━━━━━ SELECTION

Investors today, in our opinion, can utilize four main Modern Traditional investments and four main Modern Alternative (ALTs) investments to more effectively structure their portfolio. We plan to address each of these assets in coming weeks. Today we’ll take on only one asset, direct participation real estate (DPRE).
The different kinds of real estate get grossly misdescribed and miscommunicated by the popular media because they tend to lump all real estate together. However, different kinds of real estate have different cash flows, costs, risks, potential benefits and are most definitely owned in a different way. Today’s discussion of DPRE will distinguish it from other kinds of real estate and help accredited investors decide whether DPRE might suit their interests. We think DPRE is a timely topic partly because of a recent Marcus & Millichap report:
Minneapolis-St. Paul placed #1 in the nation in Marcus & Millichap’s 2019 Multifamily Investment Forecast.[i]No other Midwest city ranks even in the top 20.[ii]This forecast projects economic factors and demand & supply for multifamily dwellings in 46 major markets. This top ranking means no other market in the U.S. and Canada offers a more favorable forecast for multifamily dwelling investment opportunity than the Minneapolis-St. Paul metropolitan area. Demographic trends, economic vitality, and a decline in homebuying partly explain the #1 rank.

━━━━━━━━━━
━━━━━ RECORDED DATA

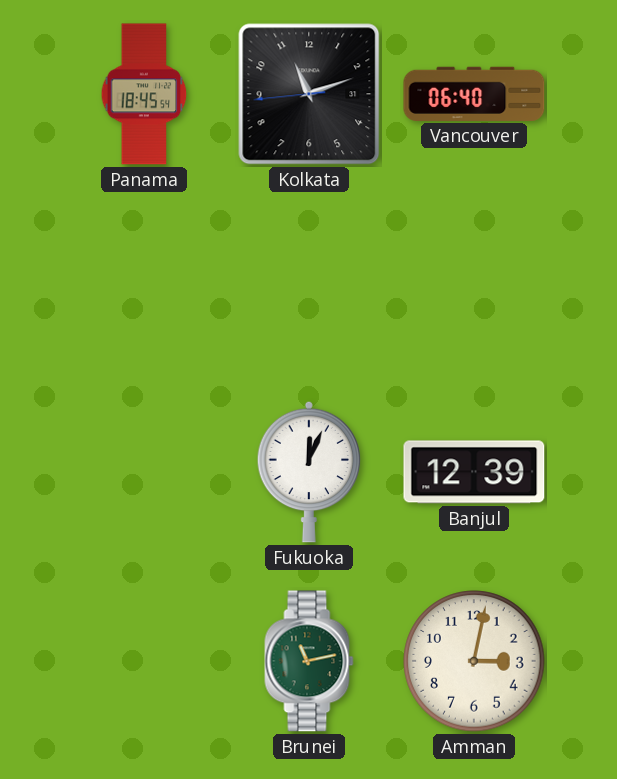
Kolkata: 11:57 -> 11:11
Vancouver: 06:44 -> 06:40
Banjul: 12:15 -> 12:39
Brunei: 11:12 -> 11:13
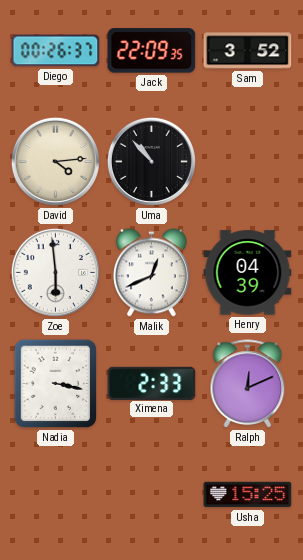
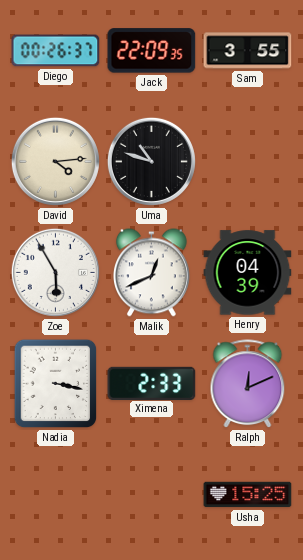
Sam: 3:52 -> 3:55
Uma: 10:53 -> 10:48
Zoe: 5:59 -> 5:55
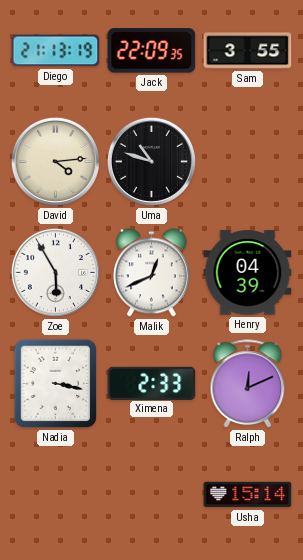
Diego: 00:26 -> 21:13
Usha: 15:25 -> 15:14
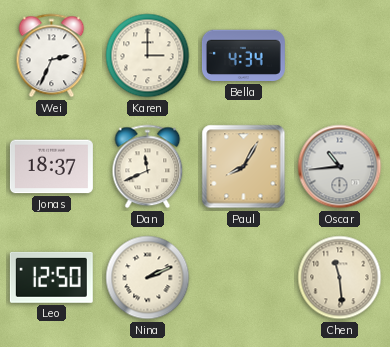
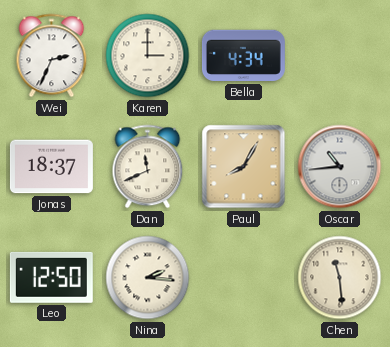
Nina: 2:11 -> 2:16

━━━━━━━━━━

### EXERCISE REQUIREMENTS
1. Back in the article, write out its text from "Investors today, in" up to and including "real estate (DPRE).", swapping "portfolio" for "holdings".
2. Answer these questions from the article:
(a) What abbreviation does it use for direct participation real estate?
(b) Which metropolitan area placed first in Marcus & Millichap's 2019 Multifamily Investment Forecast?
(c) How many major markets does that forecast cover?

### TASK-BY-TASK ANSWERS
1.
Investors today, in our opinion, can utilize four main Modern Traditional investments and four main Modern Alternative (ALTs) investments to more effectively structure their holdings. We plan to address each of these assets in coming weeks. Today we’ll take on only one asset, direct participation real estate (DPRE).

2.
(a) DPRE
(b) Minneapolis-St. Paul
(c) 46